→ Text shown

U.S. government ditching 141K sf D.C. office amid real estate pullback 

Treasury arm is leaving Liberty Loan Building after 105 years

Government Ditching D.C. Office Amid Real Estate Pullback
Secretary of the Treasury Janet Yellen; 401 14th Street SW (Getty, Google Maps)

An agency of the Treasury Department is set to move out of its Southwest D.C. digs next spring after a century of occupancy — and the federal government is dropping the property after its departure.

The General Services Administration — the agency responsible for the government’s real estate — plans to dispose the Liberty Loan Building at 401 14th Street SW in Washington, D.C., the Washington Business Journal reported. The property has “outlived its useful life,” the GSA said in a press release.

→ Objective 1
Extract every line of the entries that contains the word "thighs". Letter case must match.
→ Objective 2
Write what follows the last sentence of the news article about the government leaving the Liberty Loan Building.

(Data drawn from a collection)
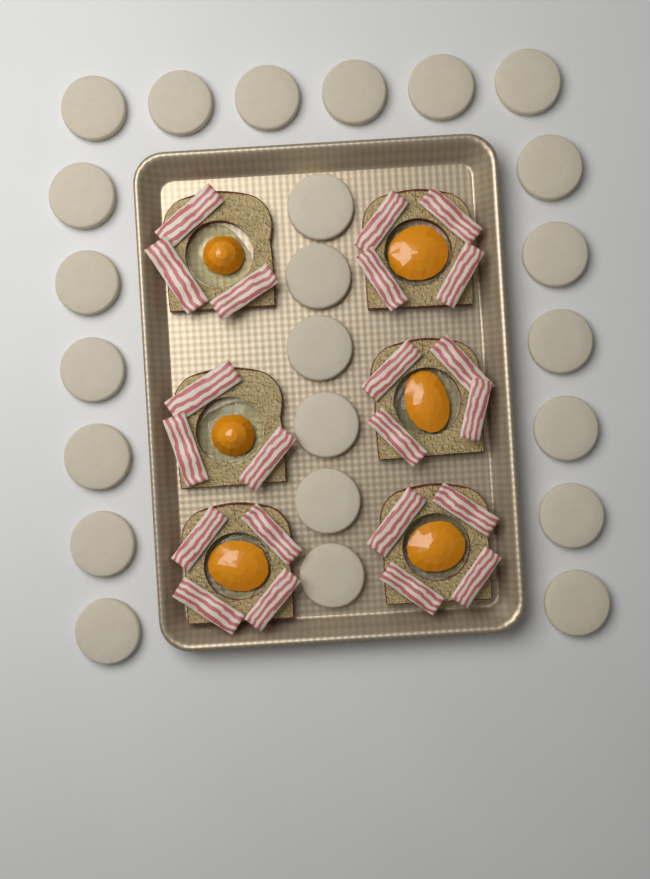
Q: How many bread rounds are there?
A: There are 24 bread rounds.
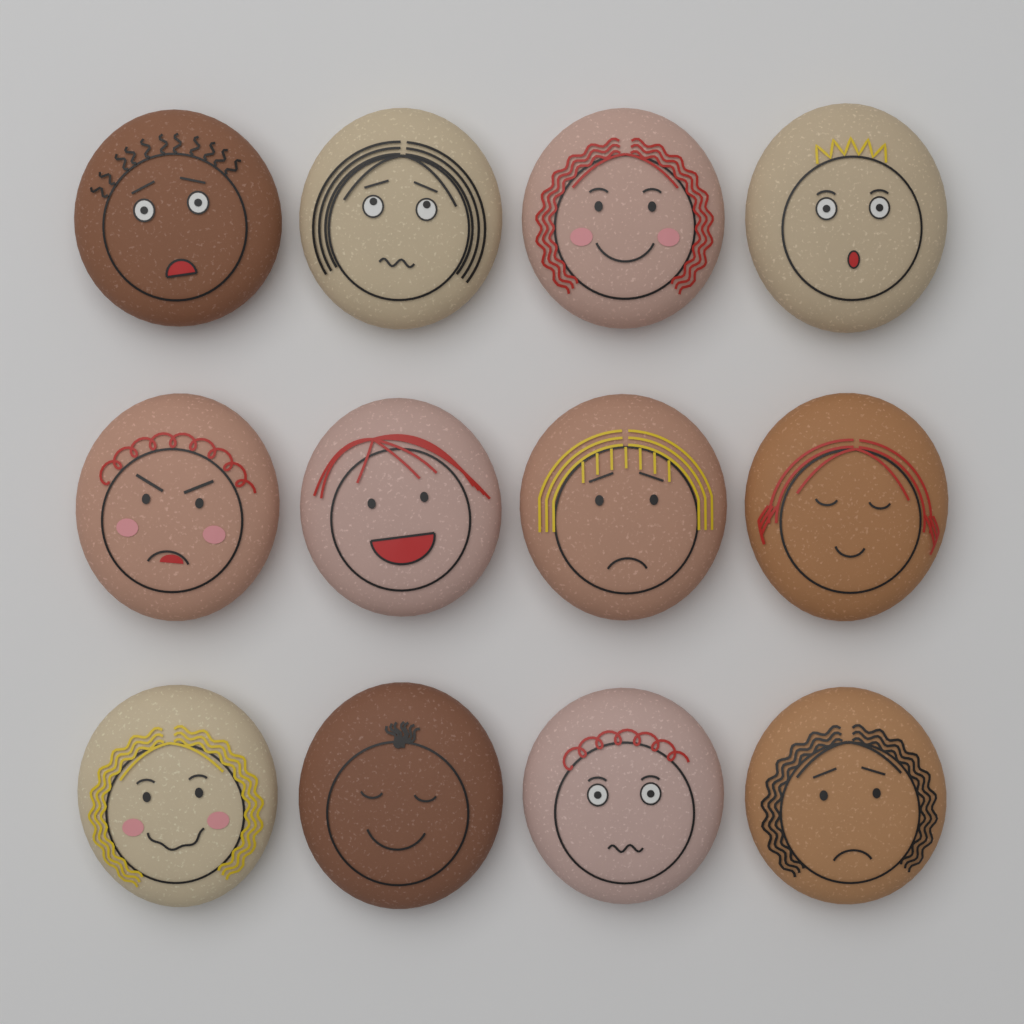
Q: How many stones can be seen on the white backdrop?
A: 12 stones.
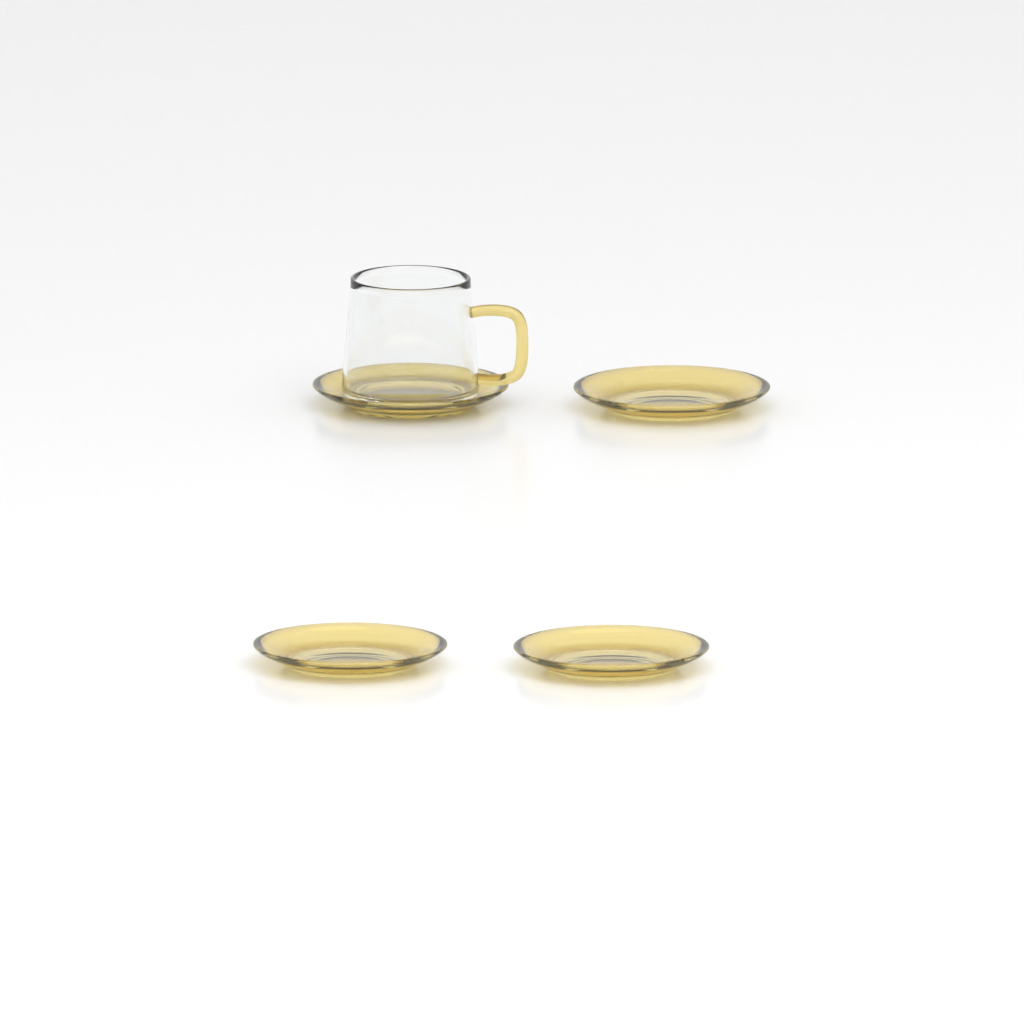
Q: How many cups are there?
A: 1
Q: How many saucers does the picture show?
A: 4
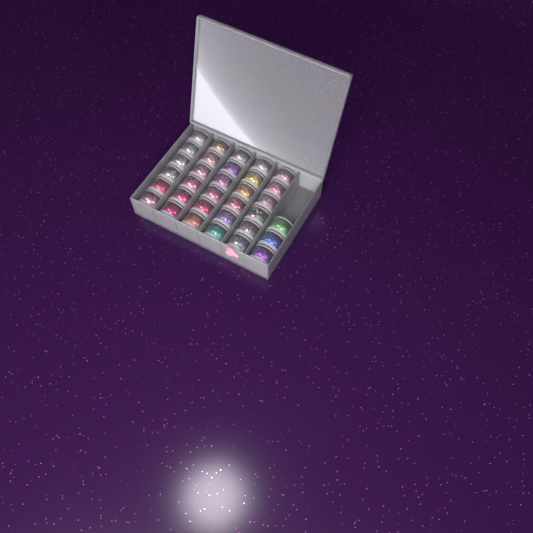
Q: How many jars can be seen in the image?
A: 33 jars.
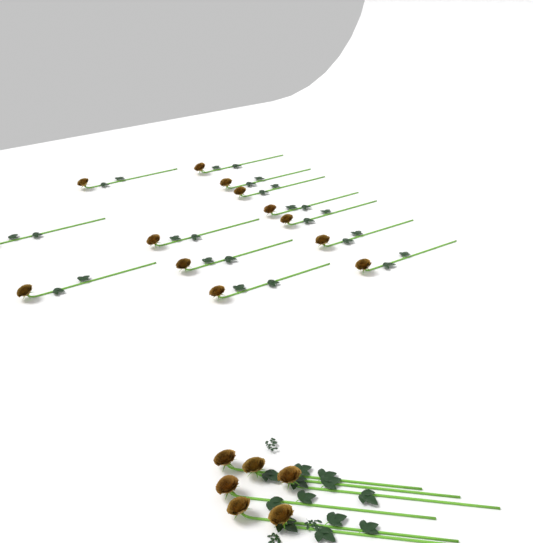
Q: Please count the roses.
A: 19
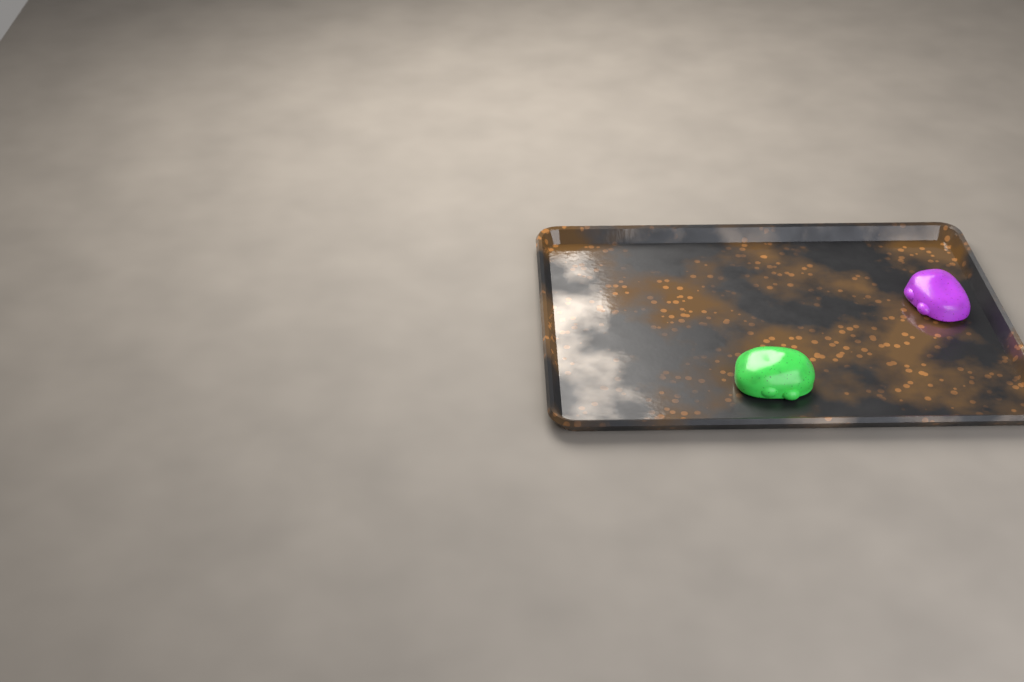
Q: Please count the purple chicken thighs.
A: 1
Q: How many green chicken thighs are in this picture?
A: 1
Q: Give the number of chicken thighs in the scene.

→ Right answer 1
Q: Please count the purple chicken thighs.
Q: How many green chicken thighs are in this picture?
Q: Give the number of chicken thighs in the scene.

→ Right answer 2
The Treasury Department’s Bureau of the Fiscal Service has occupied the L-shaped building since 1919, when the 141,000-square-foot property was erected to house the Liberty Loans bond program after the first World War. The agency is relocating to the U.S. Mint headquarters next spring.

The building will go through the Real Property Disposition program, which typically portends a sale of a property, though it can also be transferred to another government agency. The disposal of the property is expected to save the GSA up to $15 million in upkeep costs.

The ramp to I-395 and the 14th Street Bridge runs through the building, which is across the street from Portals I, a 536,000-square-foot office property slated to be converted into a 421-unit apartment complex. Additionally, the property overlooks the Tidal Basin, home to the famed cherry blossom trees every spring.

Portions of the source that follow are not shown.